At a time when most realty players are finding it a demanding task to go back to their 2007-08 peak numbers, Mahindra Lifespace Developers (Mahindra Life) has easily managed it. It has expanded its sales and net profits at a comfortable pace over each of the last three years.

Negligible debt on the books, a good business mix of residential space and integrated development and sound backing of well-established parent (Mahindra & Mahindra) brightens prospects of Mahindra Life vis-à-vis other mid-sized players. Investors with a three-year perspective can consider buying the stock. At the current price, the stock trades at 13 times its expected consolidated per share earnings for FY-12. Investors would do well to buy the stock in small lots on declines linked to markets.

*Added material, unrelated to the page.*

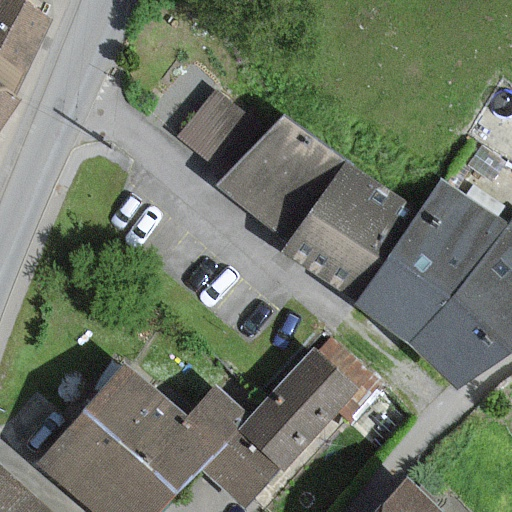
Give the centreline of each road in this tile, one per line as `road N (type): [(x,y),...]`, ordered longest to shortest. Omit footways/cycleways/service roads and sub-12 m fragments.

Mahindra Life expanded consolidated sales at 38 per cent compounded annually over the last three years to Rs 612 crore in FY-11 while net profit grew 18 per cent annually to Rs 108 crore. A strong residential market in Mumbai, where volumes held up despite volatile prices and a lucrative SEZ in Chennai helped the company grow sales even during the downturn. The company closed FY-11 with a 38 per cent growth in profits.

Mahindra Life has negligible debt on a standalone basis and a consolidated debt:equity of 0.5, commendable considering the long term nature of projects such as special economic zones housed under its subsidiaries.

The residential segment is the mainstay for Mahindra Life's revenues. The company sold 1.4 million sq ft of residential space in FY-11 against 1.2 million sq ft in the previous year. This came with price hikes of 5-15 per cent in Mumbai, despite a good part of the year seeing a slump in prices in parts of the city. That inventories (other than SEZs) have sharply declined in the latest fiscal also suggests that execution as well as sales have picked up pace. Launches, though, have been sluggish in the March quarter.

The company expects to come up with over 2 million sq ft of launches in Mumbai, Hyderabad, Nagpur and Chennai over the first half of FY-12.

Mahindra's integrated cities — the Mahindra World City in Chennai and Jaipur have also been ramping up on their customer base. At its Chennai SEZ, the company added eight customers to take the total to 57. Despite the introduction of Minimum Alternate Tax, we don't foresee occupiers exiting the SEZ, given their massive investments in these zones. There is however concern over SEZs attracting fresh customers. As we write this, the Madras High Court has issued notices to the Government against the MAT levy, on a petition made by South-based SEZ developers. We are not factoring in additional revenues for Mahindra Life from SEZ space not yet leased.